(TEXTO EXTRAÍDO):
*-*-*

As estações publicas acima alludidas poderão ser
dispensadas por um acto especial do Governo, quando a pequena
extensão da linha, ligando os dois pontos em municipios
diversos, permitta considerar as linhas dos assignantes como
ramificação do centro telephonico ou rêde urbana
existente em um dos extremos.
Será, entretanto, obrigatoria a sua abertura quando funccionarem
nos dois extremos rêdes urbanas ligadas á linha
intermunicipal ou independente della.
XVI
Nas estações publicas para a communicação
inter-municipal, deverão os concessionarios estabelecerem os
meios usuaes para garantir do segredo da correspondencia telephonica.
As communicações serão dadas pela ordem dos pedidos.
Serão affixados nas mesmas estações os
preços regulamentares horarios, etc, do respectivo
serviço.
XVII
O registro por escripto e a distribuição de mensagens
telphonicas, sómente poderão ser feitas com
auctorização expressa do governo, deixando, porêm, de
ser permittida quando já houver ou se estabelecer
serviço telegraphico entre os pontos da linha dos
concessionarios.
XVIII
A presente concessão tem por objecto o serviço de
communicações telephonicas.
Si os concessionarios, pelo uso das suas linhas ou por uma entrega por
escripto de mensagens telephonicas não auctorizadas fizerem
concorrencia indebita ao serviço telegraphico, será
multada a concessão e o Governo providenciará para que
serre effectiva essa anaullação; caso isso seja
necessario.
XIX
O Governo, por motivo da ordem publica, poderá por
limitações ao serviço telephonico, ou utilizar-se
delle exclusivamente e mediante indemnização que se
estabelecer por accôrdo, ou na falta delle, por decisão
de arbitros, na fórma da clausula XXIII.

*-*-*

(PROBLEMA A):
Segundo o texto extraído, em que ordem serão dadas as comunicações nas estações públicas?
(PROBLEMA B):
Atualize o trecho do texto extraído que começa em "Si os concessionarios, pelo" e termina em "da clausula XXIII.", trocando "indemnização" por "compensação".
(PROBLEMA C):
Quais numerais romanos aparecem sozinhos numa linha, como títulos de cláusula, no texto extraído?

*-*-*

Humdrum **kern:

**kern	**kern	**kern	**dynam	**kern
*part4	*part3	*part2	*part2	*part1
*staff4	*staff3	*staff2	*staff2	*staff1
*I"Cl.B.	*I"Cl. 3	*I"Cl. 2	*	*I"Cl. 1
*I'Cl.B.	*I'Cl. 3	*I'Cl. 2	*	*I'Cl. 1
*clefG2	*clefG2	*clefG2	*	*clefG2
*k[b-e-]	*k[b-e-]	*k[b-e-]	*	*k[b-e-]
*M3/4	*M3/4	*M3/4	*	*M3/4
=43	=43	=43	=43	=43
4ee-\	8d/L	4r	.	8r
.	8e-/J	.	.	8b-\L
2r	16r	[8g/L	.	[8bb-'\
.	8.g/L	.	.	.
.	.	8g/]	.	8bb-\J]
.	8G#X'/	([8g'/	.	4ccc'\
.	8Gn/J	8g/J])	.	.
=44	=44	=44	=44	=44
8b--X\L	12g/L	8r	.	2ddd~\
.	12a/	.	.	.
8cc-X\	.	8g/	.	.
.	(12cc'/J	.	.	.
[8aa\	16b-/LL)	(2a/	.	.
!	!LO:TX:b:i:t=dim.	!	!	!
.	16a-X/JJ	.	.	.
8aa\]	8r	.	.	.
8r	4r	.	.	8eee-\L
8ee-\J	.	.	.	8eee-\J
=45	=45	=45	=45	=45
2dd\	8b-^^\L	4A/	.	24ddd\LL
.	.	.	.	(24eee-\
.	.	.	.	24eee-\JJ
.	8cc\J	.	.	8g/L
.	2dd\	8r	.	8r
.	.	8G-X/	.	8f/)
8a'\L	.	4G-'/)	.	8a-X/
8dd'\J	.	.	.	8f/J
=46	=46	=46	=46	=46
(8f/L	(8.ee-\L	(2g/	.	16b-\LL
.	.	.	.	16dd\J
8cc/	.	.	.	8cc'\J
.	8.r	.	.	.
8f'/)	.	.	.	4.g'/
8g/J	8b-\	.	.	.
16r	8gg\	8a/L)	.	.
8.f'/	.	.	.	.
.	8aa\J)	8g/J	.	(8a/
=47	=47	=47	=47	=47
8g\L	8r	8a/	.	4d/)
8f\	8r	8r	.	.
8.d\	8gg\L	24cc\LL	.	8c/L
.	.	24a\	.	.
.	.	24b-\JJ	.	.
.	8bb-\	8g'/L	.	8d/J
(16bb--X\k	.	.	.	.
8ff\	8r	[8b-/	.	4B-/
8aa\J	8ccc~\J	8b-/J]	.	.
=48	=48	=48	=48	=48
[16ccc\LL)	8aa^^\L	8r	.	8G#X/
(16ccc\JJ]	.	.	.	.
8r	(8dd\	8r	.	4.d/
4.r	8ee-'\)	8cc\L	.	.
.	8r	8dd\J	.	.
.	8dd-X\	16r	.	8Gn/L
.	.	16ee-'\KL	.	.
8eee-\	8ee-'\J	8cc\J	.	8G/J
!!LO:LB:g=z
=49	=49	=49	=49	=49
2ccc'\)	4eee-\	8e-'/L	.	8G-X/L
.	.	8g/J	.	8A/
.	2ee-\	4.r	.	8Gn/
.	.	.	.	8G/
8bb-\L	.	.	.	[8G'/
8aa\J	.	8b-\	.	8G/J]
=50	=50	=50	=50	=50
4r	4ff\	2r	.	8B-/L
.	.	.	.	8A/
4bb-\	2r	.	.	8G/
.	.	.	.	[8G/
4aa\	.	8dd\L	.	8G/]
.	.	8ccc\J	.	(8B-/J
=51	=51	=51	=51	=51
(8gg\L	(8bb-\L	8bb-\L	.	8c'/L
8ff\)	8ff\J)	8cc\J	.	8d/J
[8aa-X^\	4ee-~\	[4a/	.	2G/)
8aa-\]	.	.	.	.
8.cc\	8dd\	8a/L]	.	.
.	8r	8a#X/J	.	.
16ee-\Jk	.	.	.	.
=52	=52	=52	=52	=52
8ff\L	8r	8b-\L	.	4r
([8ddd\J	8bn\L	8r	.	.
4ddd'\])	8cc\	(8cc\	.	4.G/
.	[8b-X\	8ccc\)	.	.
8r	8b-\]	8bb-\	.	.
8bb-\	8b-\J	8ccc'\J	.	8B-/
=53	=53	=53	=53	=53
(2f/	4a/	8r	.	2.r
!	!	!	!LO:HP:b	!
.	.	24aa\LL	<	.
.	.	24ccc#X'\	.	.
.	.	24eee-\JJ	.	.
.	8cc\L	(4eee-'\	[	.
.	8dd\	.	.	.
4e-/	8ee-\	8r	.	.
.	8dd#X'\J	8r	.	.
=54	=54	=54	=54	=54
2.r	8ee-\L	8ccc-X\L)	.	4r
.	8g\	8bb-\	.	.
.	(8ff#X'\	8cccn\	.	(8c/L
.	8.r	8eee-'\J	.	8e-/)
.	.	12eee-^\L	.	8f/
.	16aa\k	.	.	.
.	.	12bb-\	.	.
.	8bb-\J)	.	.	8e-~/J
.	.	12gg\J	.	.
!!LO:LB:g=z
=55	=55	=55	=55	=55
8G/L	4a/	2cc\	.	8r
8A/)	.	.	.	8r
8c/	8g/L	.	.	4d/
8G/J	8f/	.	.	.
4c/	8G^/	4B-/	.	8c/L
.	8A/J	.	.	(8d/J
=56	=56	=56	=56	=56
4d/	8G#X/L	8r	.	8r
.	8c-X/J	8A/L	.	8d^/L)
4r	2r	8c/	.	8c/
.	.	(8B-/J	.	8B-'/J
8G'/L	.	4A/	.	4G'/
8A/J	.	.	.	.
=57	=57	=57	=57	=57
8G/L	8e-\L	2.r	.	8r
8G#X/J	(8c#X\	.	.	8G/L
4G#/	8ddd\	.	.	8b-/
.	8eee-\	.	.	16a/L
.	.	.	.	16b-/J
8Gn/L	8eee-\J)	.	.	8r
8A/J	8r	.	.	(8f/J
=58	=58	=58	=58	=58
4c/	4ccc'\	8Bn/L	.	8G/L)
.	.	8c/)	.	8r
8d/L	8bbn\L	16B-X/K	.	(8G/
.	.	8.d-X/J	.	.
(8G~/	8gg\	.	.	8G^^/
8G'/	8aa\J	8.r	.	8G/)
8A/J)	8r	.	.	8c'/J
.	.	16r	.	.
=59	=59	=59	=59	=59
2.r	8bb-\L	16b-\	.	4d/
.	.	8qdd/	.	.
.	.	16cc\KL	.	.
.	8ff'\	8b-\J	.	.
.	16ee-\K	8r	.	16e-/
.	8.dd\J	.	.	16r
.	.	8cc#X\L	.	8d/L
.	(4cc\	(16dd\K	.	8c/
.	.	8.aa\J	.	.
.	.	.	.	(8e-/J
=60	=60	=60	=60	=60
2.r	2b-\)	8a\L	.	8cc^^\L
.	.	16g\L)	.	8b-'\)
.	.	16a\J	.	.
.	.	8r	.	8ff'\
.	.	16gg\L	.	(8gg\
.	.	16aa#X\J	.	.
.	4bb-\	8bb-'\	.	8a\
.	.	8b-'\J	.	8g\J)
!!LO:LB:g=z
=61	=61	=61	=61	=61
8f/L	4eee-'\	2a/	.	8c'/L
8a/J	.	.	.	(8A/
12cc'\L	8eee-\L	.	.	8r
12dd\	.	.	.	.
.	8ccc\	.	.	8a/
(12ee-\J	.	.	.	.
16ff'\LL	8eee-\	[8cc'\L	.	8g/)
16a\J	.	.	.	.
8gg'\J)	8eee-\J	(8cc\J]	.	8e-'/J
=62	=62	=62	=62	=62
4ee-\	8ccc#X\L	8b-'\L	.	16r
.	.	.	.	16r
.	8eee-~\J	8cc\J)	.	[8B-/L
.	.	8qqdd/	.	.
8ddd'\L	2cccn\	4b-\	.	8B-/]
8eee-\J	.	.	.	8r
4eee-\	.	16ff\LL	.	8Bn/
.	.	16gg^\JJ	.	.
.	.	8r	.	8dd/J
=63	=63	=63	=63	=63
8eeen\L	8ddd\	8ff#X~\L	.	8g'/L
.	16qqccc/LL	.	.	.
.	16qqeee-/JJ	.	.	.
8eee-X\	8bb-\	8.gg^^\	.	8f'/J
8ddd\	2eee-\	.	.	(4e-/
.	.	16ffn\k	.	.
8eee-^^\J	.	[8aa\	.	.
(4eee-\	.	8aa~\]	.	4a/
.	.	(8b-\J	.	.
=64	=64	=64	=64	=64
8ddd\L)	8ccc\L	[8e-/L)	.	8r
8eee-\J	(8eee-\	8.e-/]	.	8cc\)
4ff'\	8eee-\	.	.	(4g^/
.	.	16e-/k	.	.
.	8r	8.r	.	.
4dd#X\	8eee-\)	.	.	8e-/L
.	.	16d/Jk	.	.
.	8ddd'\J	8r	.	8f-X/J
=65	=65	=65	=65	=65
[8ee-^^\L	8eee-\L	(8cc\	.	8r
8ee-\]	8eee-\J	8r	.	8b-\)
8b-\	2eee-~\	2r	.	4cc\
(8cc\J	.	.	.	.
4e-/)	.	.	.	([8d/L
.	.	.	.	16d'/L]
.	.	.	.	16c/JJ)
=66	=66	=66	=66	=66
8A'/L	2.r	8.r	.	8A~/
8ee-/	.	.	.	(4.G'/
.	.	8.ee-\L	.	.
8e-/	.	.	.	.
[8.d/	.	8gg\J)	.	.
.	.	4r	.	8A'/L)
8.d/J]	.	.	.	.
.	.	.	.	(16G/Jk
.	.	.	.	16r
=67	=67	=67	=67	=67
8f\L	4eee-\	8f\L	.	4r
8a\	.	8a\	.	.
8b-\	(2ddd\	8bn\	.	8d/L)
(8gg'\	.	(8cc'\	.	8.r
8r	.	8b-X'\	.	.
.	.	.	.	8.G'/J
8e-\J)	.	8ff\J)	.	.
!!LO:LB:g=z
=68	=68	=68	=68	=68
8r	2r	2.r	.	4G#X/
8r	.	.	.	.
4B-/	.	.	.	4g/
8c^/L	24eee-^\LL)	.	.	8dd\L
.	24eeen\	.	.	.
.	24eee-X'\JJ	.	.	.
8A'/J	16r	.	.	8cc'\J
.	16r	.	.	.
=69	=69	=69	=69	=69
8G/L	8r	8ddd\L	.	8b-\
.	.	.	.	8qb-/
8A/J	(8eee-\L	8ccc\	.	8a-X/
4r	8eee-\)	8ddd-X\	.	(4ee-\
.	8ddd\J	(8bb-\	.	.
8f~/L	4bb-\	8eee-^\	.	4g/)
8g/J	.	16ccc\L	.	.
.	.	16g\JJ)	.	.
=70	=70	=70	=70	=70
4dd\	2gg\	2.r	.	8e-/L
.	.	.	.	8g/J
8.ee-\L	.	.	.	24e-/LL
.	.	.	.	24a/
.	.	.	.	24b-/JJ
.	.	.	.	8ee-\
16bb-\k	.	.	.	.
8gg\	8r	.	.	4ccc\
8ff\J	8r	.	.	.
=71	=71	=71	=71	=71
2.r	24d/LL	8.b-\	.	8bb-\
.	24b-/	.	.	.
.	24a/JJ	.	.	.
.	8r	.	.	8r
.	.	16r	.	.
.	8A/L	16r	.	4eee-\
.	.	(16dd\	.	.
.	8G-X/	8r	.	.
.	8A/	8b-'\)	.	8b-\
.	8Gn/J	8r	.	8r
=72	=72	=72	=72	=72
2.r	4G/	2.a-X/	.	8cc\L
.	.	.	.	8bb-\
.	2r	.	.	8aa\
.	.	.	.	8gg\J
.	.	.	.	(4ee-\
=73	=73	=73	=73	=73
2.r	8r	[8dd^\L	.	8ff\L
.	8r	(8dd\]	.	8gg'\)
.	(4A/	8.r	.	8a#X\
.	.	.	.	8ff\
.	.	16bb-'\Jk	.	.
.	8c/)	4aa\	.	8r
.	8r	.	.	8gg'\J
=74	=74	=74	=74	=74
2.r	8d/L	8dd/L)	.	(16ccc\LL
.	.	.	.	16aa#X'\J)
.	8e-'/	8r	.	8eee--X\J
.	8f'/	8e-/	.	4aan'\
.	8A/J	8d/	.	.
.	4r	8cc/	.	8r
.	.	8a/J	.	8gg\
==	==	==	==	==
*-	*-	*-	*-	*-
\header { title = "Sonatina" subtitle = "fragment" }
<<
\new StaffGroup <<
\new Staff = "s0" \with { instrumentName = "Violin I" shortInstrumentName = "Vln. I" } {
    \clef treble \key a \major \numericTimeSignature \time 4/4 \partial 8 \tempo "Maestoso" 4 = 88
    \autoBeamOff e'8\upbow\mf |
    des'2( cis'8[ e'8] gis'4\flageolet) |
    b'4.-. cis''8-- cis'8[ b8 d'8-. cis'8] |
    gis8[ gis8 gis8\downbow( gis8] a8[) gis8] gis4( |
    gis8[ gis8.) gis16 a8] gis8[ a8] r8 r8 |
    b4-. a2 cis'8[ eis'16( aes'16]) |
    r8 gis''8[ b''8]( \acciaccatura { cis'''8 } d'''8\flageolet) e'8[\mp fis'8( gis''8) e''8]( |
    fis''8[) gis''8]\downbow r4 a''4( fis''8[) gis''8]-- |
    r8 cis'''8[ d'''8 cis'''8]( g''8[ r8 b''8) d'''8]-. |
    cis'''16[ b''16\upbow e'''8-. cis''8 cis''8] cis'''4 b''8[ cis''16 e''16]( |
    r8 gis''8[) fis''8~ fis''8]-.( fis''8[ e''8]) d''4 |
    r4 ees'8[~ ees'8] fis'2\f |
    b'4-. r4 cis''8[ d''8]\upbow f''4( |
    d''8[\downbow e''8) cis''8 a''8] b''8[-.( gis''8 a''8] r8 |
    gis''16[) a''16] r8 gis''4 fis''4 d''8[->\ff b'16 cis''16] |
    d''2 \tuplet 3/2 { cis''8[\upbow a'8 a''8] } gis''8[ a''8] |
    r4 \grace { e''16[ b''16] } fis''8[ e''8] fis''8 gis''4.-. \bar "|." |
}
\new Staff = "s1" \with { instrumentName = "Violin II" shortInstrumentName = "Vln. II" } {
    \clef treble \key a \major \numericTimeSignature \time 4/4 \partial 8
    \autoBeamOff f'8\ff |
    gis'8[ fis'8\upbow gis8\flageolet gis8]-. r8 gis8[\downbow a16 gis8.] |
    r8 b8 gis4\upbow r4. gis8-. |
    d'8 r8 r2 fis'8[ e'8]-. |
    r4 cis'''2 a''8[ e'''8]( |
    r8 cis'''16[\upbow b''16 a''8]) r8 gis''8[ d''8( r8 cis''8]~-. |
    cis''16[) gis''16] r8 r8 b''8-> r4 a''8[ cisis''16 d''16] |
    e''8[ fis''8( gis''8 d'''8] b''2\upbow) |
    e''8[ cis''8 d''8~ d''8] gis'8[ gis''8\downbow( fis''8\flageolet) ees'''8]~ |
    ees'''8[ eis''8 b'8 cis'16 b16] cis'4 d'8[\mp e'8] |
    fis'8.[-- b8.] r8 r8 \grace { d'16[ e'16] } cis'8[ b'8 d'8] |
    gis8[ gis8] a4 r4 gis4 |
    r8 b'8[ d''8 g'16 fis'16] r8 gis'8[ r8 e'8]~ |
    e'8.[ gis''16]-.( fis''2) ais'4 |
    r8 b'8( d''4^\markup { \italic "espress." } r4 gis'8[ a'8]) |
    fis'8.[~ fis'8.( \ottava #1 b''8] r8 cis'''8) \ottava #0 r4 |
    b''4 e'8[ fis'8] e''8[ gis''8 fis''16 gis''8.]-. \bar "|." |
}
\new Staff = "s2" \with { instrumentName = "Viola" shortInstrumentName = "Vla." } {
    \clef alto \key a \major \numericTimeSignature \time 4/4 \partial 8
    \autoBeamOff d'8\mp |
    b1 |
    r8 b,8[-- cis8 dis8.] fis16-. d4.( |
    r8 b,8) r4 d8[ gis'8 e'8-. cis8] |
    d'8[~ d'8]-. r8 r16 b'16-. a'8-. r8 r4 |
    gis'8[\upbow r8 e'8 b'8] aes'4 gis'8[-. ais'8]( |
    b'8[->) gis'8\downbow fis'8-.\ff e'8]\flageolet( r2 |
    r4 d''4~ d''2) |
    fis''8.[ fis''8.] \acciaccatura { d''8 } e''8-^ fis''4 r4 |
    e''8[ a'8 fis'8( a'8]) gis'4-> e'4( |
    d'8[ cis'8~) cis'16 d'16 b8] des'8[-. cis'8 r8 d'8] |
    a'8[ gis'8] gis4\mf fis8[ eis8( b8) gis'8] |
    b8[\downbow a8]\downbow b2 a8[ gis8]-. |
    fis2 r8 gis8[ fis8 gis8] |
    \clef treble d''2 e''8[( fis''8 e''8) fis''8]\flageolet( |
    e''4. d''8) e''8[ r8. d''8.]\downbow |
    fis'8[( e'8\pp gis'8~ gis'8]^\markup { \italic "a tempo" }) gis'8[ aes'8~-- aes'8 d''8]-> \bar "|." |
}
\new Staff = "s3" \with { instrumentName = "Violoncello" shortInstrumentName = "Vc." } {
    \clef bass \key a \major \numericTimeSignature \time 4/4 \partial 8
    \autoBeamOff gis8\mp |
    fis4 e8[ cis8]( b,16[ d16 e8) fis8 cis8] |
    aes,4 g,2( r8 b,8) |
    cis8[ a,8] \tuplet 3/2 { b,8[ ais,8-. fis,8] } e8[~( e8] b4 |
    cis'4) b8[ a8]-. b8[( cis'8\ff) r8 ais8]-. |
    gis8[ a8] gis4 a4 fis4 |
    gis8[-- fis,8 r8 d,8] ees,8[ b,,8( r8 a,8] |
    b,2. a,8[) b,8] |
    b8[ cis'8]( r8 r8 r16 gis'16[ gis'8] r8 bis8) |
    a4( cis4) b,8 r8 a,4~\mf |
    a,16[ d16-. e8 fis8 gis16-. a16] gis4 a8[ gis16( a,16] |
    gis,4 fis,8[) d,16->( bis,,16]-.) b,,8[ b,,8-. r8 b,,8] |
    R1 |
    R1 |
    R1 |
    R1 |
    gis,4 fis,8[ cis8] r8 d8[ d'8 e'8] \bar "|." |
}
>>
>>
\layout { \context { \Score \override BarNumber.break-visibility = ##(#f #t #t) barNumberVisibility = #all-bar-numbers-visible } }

*-*-*

(SOLUÇÃO DA TAREFA A):
Pela ordem dos pedidos.

(SOLUÇÃO DA TAREFA B):
Si os concessionarios, pelo uso das suas linhas ou por uma entrega por
escripto de mensagens telephonicas não auctorizadas fizerem
concorrencia indebita ao serviço telegraphico, será
multada a concessão e o Governo providenciará para que
serre effectiva essa anaullação; caso isso seja
necessario.
XIX
O Governo, por motivo da ordem publica, poderá por
limitações ao serviço telephonico, ou utilizar-se
delle exclusivamente e mediante compensação que se
estabelecer por accôrdo, ou na falta delle, por decisão
de arbitros, na fórma da clausula XXIII.

(SOLUÇÃO DA TAREFA C):
XVI, XVII, XVIII, XIX